I Can't Decide About Avicide

There Is A Technical Definition

Which, rather boringly, refers in a very narrow sense to chemical compounds used to kill off our feathered friends, such as that classic fall-back for family members looking to inherit a bit quicker than nature intended; strychnine.  There are others, which are merely strings of numbers and letters, utterly without poetry or romance.  Art!


     For Lo! today the blog is going to seize upon that morbid nursery rhyme "Who Killed Cock Robin?

No, Art, you idiot!
<sounds of Tazers - giant industrial Tazers - being used>  

     Yes, we are going to approach it with all the serious-mindedness with which we do Little Musical Critiques, which is to say until we have squeezed every last drop of humour from it's desiccated corpse.

     Let the critique begin -

"Who killed Cock Robin?

I, said the sparrow,

with my bow and arrow,

I killed Cock Robin."

     Right, I think that's it, case closed Your Honour.  We have a confession.  The defendant was plainly jealous of the decedent's crimson plumage and lay in wait to slay him.  Plead guilty, Sparrow, and we can plea-bargain the sentence down to fifteen years.  Or we can go to trial and you risk getting Old Sparky.

"Who saw him die?

I, said the fly,

With my little eye,

I saw him die."

     

So many lenses!  So much eye!  So much witness!

     Excellent!  An impartial eye-witness.  You're looking a bit pasty and wastey, Sparrow.  We're going to get sworn testimony from Mister Fly.  Do we have any corroborating witnesses?

"Who caught his blood?

I, said the Fish,

With my little dish, 

I caught his blood."

     OHkay, I move to strike that from the court record Your Honour, as Fish is obviously off his box, and probably dangerous as well.  Bailiff, please escort Fish out and don't let him back in.  

"And don't let him loiter around the corridor, either."

     I think we shall cause a pause at this point, mostly because if we continued then this whole post would be about WKCR, and I wanted to adduce "Iron" as an avicide, because what were those arrowheads made from, hmmm*?
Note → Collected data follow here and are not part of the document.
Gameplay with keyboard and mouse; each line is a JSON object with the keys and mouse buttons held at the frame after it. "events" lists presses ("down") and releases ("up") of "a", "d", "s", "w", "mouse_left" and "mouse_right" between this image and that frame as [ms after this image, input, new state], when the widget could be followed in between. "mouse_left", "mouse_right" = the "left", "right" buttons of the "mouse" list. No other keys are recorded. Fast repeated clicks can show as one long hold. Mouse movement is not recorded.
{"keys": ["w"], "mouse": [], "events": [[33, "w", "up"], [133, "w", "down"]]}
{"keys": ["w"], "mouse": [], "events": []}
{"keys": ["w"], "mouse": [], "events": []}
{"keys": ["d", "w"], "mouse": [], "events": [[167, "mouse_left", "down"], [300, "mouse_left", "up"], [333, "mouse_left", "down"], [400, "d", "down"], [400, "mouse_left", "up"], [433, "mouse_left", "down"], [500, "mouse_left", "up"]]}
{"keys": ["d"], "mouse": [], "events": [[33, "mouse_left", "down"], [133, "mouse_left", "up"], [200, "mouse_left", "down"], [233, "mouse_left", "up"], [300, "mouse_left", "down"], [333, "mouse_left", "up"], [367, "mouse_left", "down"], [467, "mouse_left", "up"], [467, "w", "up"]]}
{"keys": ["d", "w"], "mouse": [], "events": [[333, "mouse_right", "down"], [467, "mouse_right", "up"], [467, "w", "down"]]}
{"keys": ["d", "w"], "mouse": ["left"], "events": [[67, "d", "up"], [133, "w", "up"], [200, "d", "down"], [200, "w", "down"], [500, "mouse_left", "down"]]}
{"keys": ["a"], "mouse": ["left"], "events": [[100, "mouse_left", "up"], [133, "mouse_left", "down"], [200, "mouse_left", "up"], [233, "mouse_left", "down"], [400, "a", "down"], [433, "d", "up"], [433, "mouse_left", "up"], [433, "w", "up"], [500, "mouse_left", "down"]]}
     Motley!  Let's go hunting birds in the trees with our bows and arrows!  Remember that you have to stand directly underneath them when you loose!


More Seething Righteous Rancour

Goodness gracious yes, I have to confess, my ire has so much fire it could immolate a byre!

     You can tell where this is leading, can't you?  Yes, Your Humble Scribe has a positive plethora of perceived prosodical permutations to protest about.  Codeword solutions again, I'm afraid, and these are two days old - there are newer, fresher etymological offences to come.

     ANYWAY let us begin the trawl of the terror troll.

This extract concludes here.